Unfortunately, this merger has caused deep divisions in the SPF
community.  Meng had previously run things pretty much by rough
consensus.  When the XML issue last came up, it was rejected, pretty
much the way it has been rejected this time.



You are right. I imagined that people would have an emotional reaction to XML. I did. What I was surprised by is the number of people willing to act on their emotional reaction to it. But, it's a factor we have to consider.

The reaction to XML is not an emotional reaction per-se. If there were
not so many solid technical reasons for excluding XML from pre-DATA
authentication (bandwidth and parser overhead primarily) I would not
object to it. XML is mother beautiful in the right context. Pre-DATA
SMTP source validation and DNS is not that context.

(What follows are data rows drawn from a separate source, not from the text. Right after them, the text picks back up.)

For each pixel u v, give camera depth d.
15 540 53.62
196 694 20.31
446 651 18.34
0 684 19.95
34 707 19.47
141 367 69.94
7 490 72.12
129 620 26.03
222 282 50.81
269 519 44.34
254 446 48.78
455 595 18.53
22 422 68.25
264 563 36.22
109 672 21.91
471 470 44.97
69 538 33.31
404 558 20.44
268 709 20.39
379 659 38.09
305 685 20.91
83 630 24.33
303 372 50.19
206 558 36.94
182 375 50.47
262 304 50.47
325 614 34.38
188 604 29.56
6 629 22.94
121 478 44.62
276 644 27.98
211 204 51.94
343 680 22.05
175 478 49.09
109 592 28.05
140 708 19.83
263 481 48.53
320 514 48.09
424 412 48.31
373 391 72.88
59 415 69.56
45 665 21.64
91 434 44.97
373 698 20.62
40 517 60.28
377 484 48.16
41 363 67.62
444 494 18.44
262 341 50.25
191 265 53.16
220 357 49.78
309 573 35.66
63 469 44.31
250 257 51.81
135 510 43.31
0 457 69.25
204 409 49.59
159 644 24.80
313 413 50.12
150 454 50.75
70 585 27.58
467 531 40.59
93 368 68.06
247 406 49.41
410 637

Personally, I have at least as many problems with the "caller-id
algorithm" to select the domain to check.  It is rapidly changing, and
untested.  It will require changes to most MUAs to correctly display
the verified address before it will become useful.  It doesn't stop
bounces until after the "flag day".  From what I know, the C-ID
algorithm breaks around 20% of the mailing lists, where-as SPF breaks
none.



The PRA algorithm is a more fundamental change than XML. But, I think based on my experience here, and in SPAM-L and MARID, it is still possible to get what most domain owners want out of the new selection method.

PRA means that the new protocol is NOT pre-DATA source validation.
Therefore, the new protocol is NOT a replacement for SPFv1, however
beautiful and effective it may be, and whatever the people who
hashed it out might think.

In other words, not operating on any message headers is seen as a defect in SPF, and not operating on the envelope info is seen as a defect in CID. I am willing to consent to groveling through DATA headers, in order to get the best of both worlds, provided there is a coherent strategy for getting 2821 MAIL FROM rejections as a logical next step.

I think it's a good thing. If it turns out to not be a better thing than SPF+SRS, then we still have the option of rolling out SPF+SRS.

I would say that what the NP does is necessary, but it does not
provide the advantages of SPF, and does not replace SPF.

I say, WE NEED something like the proposed protocol. The discussion
for the new protocol SHOULD CONTINUE, but it DOES NOT replace SPF.